→ **Work request**:
The listing below must be reproduced in full, exactly as written.

→ **Input data**:
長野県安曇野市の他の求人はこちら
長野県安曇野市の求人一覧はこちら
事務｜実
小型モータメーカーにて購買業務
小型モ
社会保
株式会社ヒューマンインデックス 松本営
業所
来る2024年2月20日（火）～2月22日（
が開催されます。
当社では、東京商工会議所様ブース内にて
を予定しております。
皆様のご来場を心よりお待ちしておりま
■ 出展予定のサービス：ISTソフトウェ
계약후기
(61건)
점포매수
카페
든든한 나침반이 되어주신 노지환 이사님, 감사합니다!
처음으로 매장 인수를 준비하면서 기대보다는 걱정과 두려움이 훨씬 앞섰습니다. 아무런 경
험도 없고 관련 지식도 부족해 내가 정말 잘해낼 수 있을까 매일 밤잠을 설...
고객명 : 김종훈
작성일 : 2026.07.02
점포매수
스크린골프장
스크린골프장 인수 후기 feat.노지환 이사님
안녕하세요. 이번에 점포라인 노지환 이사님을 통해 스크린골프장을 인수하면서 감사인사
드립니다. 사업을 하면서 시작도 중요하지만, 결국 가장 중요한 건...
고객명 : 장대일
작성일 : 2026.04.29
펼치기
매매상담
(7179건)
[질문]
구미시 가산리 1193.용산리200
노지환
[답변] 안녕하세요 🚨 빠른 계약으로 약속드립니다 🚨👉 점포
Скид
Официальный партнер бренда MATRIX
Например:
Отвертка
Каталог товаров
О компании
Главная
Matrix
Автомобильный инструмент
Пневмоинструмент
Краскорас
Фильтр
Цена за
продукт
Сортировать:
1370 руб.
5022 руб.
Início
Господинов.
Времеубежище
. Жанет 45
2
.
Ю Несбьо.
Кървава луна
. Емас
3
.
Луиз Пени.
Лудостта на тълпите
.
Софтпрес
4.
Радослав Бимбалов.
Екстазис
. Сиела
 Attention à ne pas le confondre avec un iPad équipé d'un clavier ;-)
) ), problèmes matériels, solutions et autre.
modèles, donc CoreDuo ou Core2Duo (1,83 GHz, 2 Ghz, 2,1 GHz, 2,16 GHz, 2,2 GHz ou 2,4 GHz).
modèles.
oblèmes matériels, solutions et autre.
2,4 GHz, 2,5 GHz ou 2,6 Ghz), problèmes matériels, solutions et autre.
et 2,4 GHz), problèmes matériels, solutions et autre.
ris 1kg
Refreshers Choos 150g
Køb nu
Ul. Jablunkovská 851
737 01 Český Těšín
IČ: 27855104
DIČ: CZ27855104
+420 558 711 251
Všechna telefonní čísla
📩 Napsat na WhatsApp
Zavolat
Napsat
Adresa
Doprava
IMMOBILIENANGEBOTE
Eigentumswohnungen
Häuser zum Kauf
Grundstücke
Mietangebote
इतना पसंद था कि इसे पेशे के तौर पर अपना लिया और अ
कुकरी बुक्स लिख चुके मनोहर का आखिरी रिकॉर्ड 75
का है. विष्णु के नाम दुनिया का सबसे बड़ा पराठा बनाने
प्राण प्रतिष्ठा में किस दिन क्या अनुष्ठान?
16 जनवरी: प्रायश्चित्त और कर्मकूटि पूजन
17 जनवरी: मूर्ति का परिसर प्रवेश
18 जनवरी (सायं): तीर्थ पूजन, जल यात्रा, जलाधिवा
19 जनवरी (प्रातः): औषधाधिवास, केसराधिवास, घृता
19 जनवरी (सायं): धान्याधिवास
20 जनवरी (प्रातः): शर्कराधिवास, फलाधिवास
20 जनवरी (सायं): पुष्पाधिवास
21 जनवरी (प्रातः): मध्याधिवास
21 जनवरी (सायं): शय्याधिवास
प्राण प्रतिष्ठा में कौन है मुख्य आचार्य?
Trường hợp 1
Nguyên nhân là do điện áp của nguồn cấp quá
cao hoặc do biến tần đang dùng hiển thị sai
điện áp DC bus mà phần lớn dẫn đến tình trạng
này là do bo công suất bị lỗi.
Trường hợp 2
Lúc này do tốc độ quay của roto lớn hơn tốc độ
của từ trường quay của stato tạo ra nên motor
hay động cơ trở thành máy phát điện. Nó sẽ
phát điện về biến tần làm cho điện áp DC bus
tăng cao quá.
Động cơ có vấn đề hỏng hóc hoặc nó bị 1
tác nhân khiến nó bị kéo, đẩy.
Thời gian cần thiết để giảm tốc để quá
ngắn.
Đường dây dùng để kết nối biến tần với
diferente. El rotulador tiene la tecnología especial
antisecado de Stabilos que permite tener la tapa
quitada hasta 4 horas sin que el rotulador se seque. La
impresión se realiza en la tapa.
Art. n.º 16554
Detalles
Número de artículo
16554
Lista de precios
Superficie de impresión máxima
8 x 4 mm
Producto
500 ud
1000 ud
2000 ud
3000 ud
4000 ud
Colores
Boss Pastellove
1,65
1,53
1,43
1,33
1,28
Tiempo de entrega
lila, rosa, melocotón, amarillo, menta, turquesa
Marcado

→ **Response area**:
長野県安曇野市の他の求人はこちら
長野県安曇野市の求人一覧はこちら
事務｜実
小型モータメーカーにて購買業務
小型モ
社会保
株式会社ヒューマンインデックス 松本営
業所
来る2024年2月20日（火）～2月22日（
が開催されます。
当社では、東京商工会議所様ブース内にて
を予定しております。
皆様のご来場を心よりお待ちしておりま
■ 出展予定のサービス：ISTソフトウェ
계약후기
(61건)
점포매수
카페
든든한 나침반이 되어주신 노지환 이사님, 감사합니다!
처음으로 매장 인수를 준비하면서 기대보다는 걱정과 두려움이 훨씬 앞섰습니다. 아무런 경
험도 없고 관련 지식도 부족해 내가 정말 잘해낼 수 있을까 매일 밤잠을 설...
고객명 : 김종훈
작성일 : 2026.07.02
점포매수
스크린골프장
스크린골프장 인수 후기 feat.노지환 이사님
안녕하세요. 이번에 점포라인 노지환 이사님을 통해 스크린골프장을 인수하면서 감사인사
드립니다. 사업을 하면서 시작도 중요하지만, 결국 가장 중요한 건...
고객명 : 장대일
작성일 : 2026.04.29
펼치기
매매상담
(7179건)
[질문]
구미시 가산리 1193.용산리200
노지환
[답변] 안녕하세요 🚨 빠른 계약으로 약속드립니다 🚨👉 점포
Скид
Официальный партнер бренда MATRIX
Например:
Отвертка
Каталог товаров
О компании
Главная
Matrix
Автомобильный инструмент
Пневмоинструмент
Краскорас
Фильтр
Цена за
продукт
Сортировать:
1370 руб.
5022 руб.
Início
Господинов.
Времеубежище
. Жанет 45
2
.
Ю Несбьо.
Кървава луна
. Емас
3
.
Луиз Пени.
Лудостта на тълпите
.
Софтпрес
4.
Радослав Бимбалов.
Екстазис
. Сиела
 Attention à ne pas le confondre avec un iPad équipé d'un clavier ;-)
) ), problèmes matériels, solutions et autre.
modèles, donc CoreDuo ou Core2Duo (1,83 GHz, 2 Ghz, 2,1 GHz, 2,16 GHz, 2,2 GHz ou 2,4 GHz).
modèles.
oblèmes matériels, solutions et autre.
2,4 GHz, 2,5 GHz ou 2,6 Ghz), problèmes matériels, solutions et autre.
et 2,4 GHz), problèmes matériels, solutions et autre.
ris 1kg
Refreshers Choos 150g
Køb nu
Ul. Jablunkovská 851
737 01 Český Těšín
IČ: 27855104
DIČ: CZ27855104
+420 558 711 251
Všechna telefonní čísla
📩 Napsat na WhatsApp
Zavolat
Napsat
Adresa
Doprava
IMMOBILIENANGEBOTE
Eigentumswohnungen
Häuser zum Kauf
Grundstücke
Mietangebote
इतना पसंद था कि इसे पेशे के तौर पर अपना लिया और अ
कुकरी बुक्स लिख चुके मनोहर का आखिरी रिकॉर्ड 75
का है. विष्णु के नाम दुनिया का सबसे बड़ा पराठा बनाने
प्राण प्रतिष्ठा में किस दिन क्या अनुष्ठान?
16 जनवरी: प्रायश्चित्त और कर्मकूटि पूजन
17 जनवरी: मूर्ति का परिसर प्रवेश
18 जनवरी (सायं): तीर्थ पूजन, जल यात्रा, जलाधिवा
19 जनवरी (प्रातः): औषधाधिवास, केसराधिवास, घृता
19 जनवरी (सायं): धान्याधिवास
20 जनवरी (प्रातः): शर्कराधिवास, फलाधिवास
20 जनवरी (सायं): पुष्पाधिवास
21 जनवरी (प्रातः): मध्याधिवास
21 जनवरी (सायं): शय्याधिवास
प्राण प्रतिष्ठा में कौन है मुख्य आचार्य?
Trường hợp 1
Nguyên nhân là do điện áp của nguồn cấp quá
cao hoặc do biến tần đang dùng hiển thị sai
điện áp DC bus mà phần lớn dẫn đến tình trạng
này là do bo công suất bị lỗi.
Trường hợp 2
Lúc này do tốc độ quay của roto lớn hơn tốc độ
của từ trường quay của stato tạo ra nên motor
hay động cơ trở thành máy phát điện. Nó sẽ
phát điện về biến tần làm cho điện áp DC bus
tăng cao quá.
Động cơ có vấn đề hỏng hóc hoặc nó bị 1
tác nhân khiến nó bị kéo, đẩy.
Thời gian cần thiết để giảm tốc để quá
ngắn.
Đường dây dùng để kết nối biến tần với
diferente. El rotulador tiene la tecnología especial
antisecado de Stabilos que permite tener la tapa
quitada hasta 4 horas sin que el rotulador se seque. La
impresión se realiza en la tapa.
Art. n.º 16554
Detalles
Número de artículo
16554
Lista de precios
Superficie de impresión máxima
8 x 4 mm
Producto
500 ud
1000 ud
2000 ud
3000 ud
4000 ud
Colores
Boss Pastellove
1,65
1,53
1,43
1,33
1,28
Tiempo de entrega
lila, rosa, melocotón, amarillo, menta, turquesa
Marcado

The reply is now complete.